First, define your audience and your segment. Who will receive the email? What one segment do we want to engage? Once you define your ideal customer type for the email, it becomes easier to message them effectively.
Next, be useful. No one wants a sales pitch. Hold back a little, too. Just because someone downloads a whitepaper doesn’t mean you should start humping their leg for a quote or a demo. Just continue to be useful. Nurture them through the funnel, make them more “ready to buy”, educate them on deeper aspects of the purchase process and coach them. Offer value – such as follow-up papers, deeper reference material, slide decks, examples of RFP templates – these deeper assets are useful.
Third – build a realistic timeframe. Every buyer has a standard buying cycle. Try to space out campaigns accordingly. If your typical buying cycle takes 9 months, you certainly don’t want to compress 30 emails into a 30 day send period. Patience young grasshopper. Don’t rush into the sale.
Finally, measure. Experiment with the offers you send. Modify subject lines, calls to action, colors, headers, everything. There is always room for improvement. Use testing and experimentation to better nurture your leads.Use drip campaign templates so that changes can be made quickly – midcourse – as you learn new things be ready to adapt your lead nurturing program. Your fine-tuning will eventually drive organic visits – the best source of free marketing leads!

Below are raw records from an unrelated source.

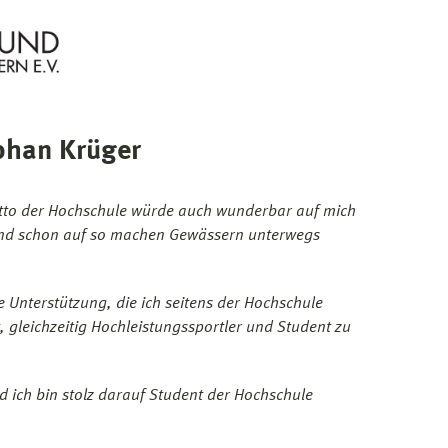
phan Krüger
tto der Hochschule würde auch wunderbar auf mich
sind schon auf so machen Gewässern unterwegs
 Unterstützung, die ich seitens der Hochschule
, gleichzeitig Hochleistungssportler und Student zu
 ich bin stolz darauf Student der Hochschule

So…what makes a really good lead marketing automation nurture email?
- A visual connection between the information and the design
- Usefulness. The content should serve the needs of the buyer – not your sales people.

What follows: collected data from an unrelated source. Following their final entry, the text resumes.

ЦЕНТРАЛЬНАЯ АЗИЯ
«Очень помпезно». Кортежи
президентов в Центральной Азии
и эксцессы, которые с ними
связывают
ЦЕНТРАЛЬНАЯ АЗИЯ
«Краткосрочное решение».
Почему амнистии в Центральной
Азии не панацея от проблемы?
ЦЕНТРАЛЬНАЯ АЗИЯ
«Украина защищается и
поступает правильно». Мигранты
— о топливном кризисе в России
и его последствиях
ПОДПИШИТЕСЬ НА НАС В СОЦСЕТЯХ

- Consistency. Consistency with branding, experience. The email and the website and the app should all look the same.
- Wow factor. If you can surprise or delight (or both) that’s a big plus. Email doesn’t have to be boring.
- All image emails are verboten
Remember, not every lead you generate is “sales ready.” Some people will never buy. You will generate garbage leads. You will also generate good leads. How do you tell the difference?
The lead management process…
- Captures inquiries when they visit your website
- Keeps leads warm until they are ready for sales
- Helps disqualify leads that will never buy with lead scoring
- Passes qualified leads to sales when the prospect needs to take the next step
- Refines the definition of a “good lead.”
So how does lead nurturing help you conduct better lead management?
Lead nurturing helps you automate the task of buildign relationships and engagement. Most web site visits are still gathering information to help make an informed decision. Most are not ready to buy. Your job is educate and be useful. The more useful you can be, the more your prospects will trust you.
Lead management and nurturing is more than just trying to schedule a follow-up call.
The sales process is complex Use your lead nurturing program to expose potential buyers to different use cases or features that they may not understand. Share important information before they ask for it, you are a thought leader.
Once the buyer is “sales ready” – get out of the way. With lead scoring, you get a clearer picture of buying intent and momentum. Work with your sales team to build an accurate lead score- it will take several iterations before everyone is happy with the result. More than anything, don’t use your lead nurturing programs to try to close too quickly – you will lose the trust of the buyer.